Bronxdale Houses also became an important site in the developing Bronx hip-hop scene during the early 1970s. Resident Disco King Mario held some of hip-hop's early neighborhood jams with his Chuck Chuck City crew. Mario and Afrika Bambaataa were members of the Black Spades, and Mario provided equipment for some of Bambaataa's early DJ performances.

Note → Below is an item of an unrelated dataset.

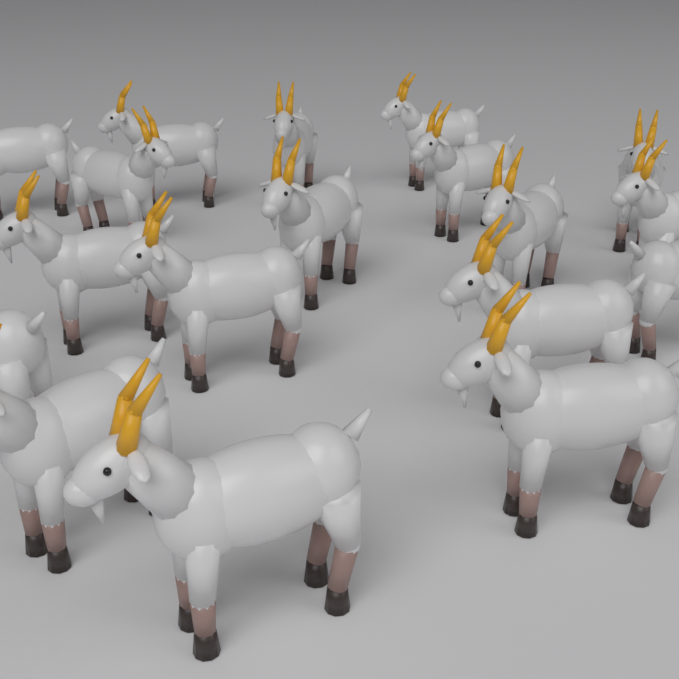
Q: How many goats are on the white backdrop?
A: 18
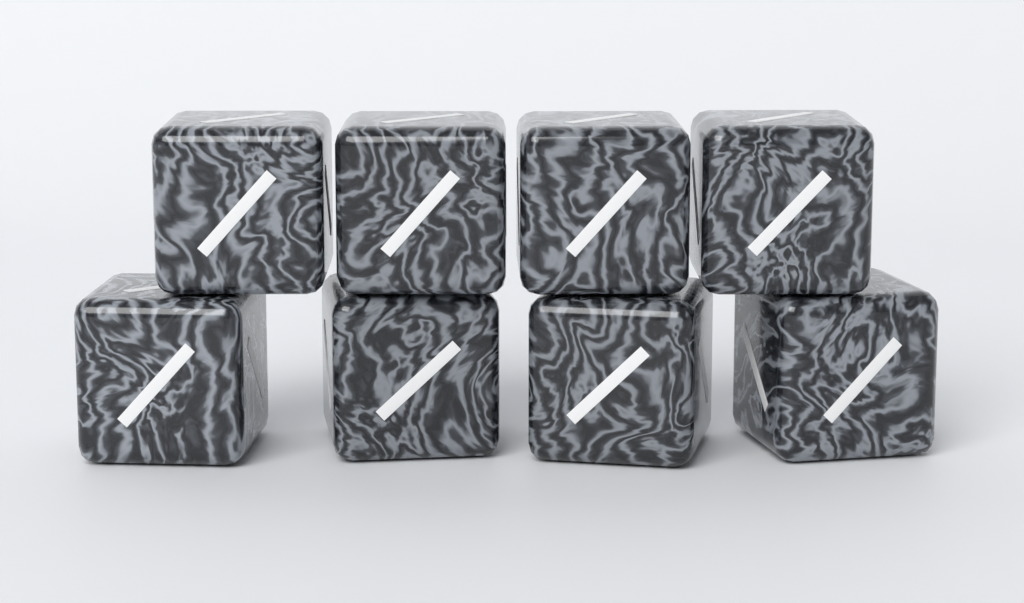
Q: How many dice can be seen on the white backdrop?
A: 8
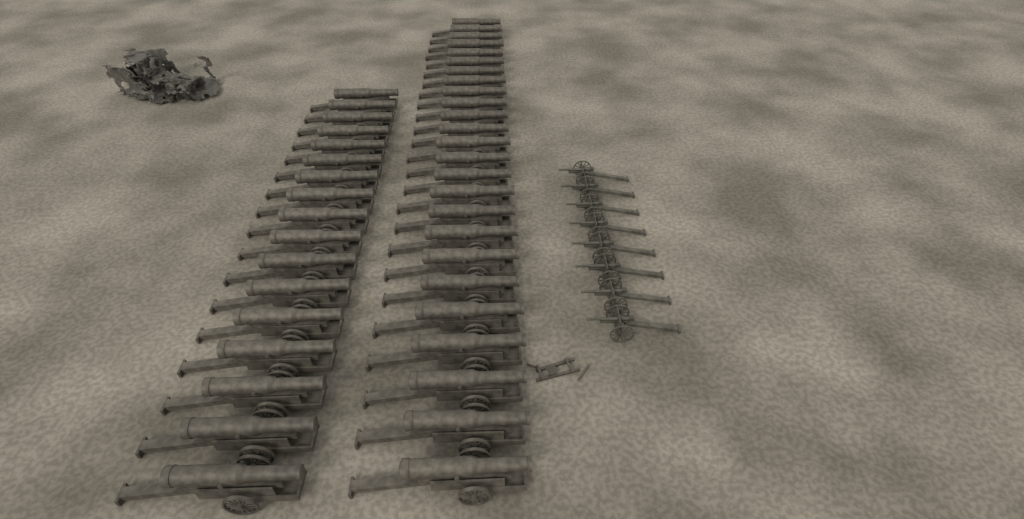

On May 20, 2010, the NYCHA Board approved the renaming of the Bronxdale Houses and its community center in honor of Sonia Sotomayor, who lived in the development from 1957 to 1969 and became the first Hispanic justice of the Supreme Court of the United States in 2009. The name change followed a petition organized by residents, housing advocates and Bronx elected officials. A formal renaming ceremony was held on June 4, 2010, when the development became the Justice Sonia Sotomayor Houses and Community Center. It was the first NYCHA development to be named for a living former resident.

== Notable people ==

- Andre Harrell (1960-2020), rapper and music executive
- Sonia Sotomayor (born 1954), Supreme Court Justice.
- Disco King Mario (1956-1994), DJ and hip-hop pioneer
- Bruse Wane, rapper and music executive
- Mitch "Blood" Green (born 1957), four time New York Golden Gloves champion and former heavyweight boxer
- Drag-On (born 1980), rapper and member of Ruff Ryders
- Aaron "Superman" Davis (born 1967), former professional boxer and WBA welterweight champion
- Treston Irby (born 1973), member of R&B group Hi-Five.